Directions for this task => Retype every line of the rows below word for word, but leave the pictures out of your answer.
----------
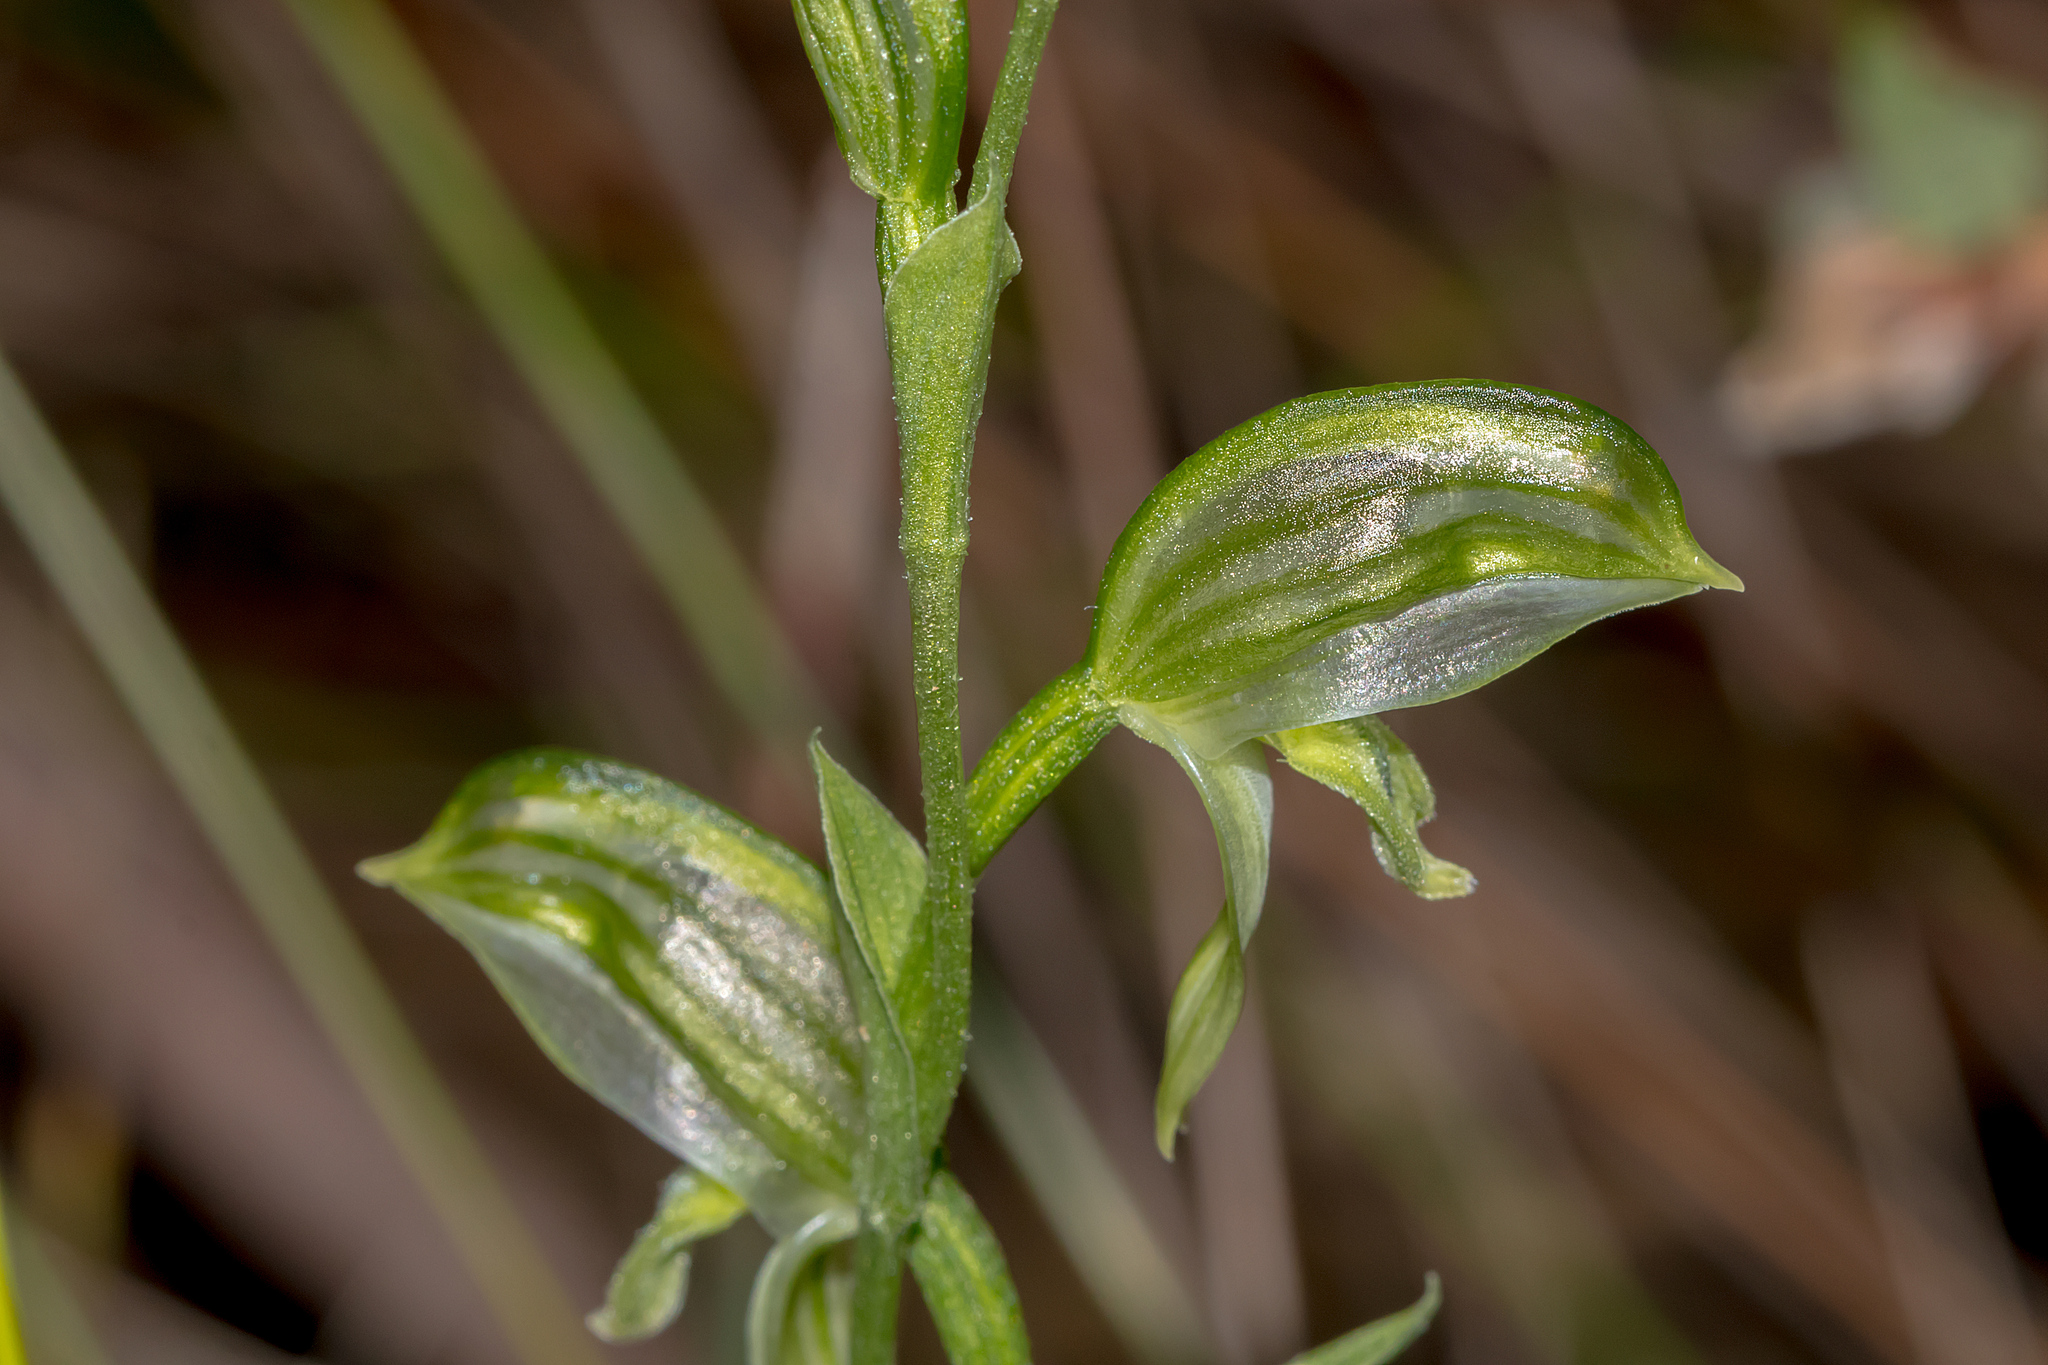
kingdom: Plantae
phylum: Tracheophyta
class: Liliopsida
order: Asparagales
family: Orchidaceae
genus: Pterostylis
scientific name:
----------
Problem solution =>
kingdom: Plantae
phylum: Tracheophyta
class: Liliopsida
order: Asparagales
family: Orchidaceae
genus: Pterostylis
scientific name:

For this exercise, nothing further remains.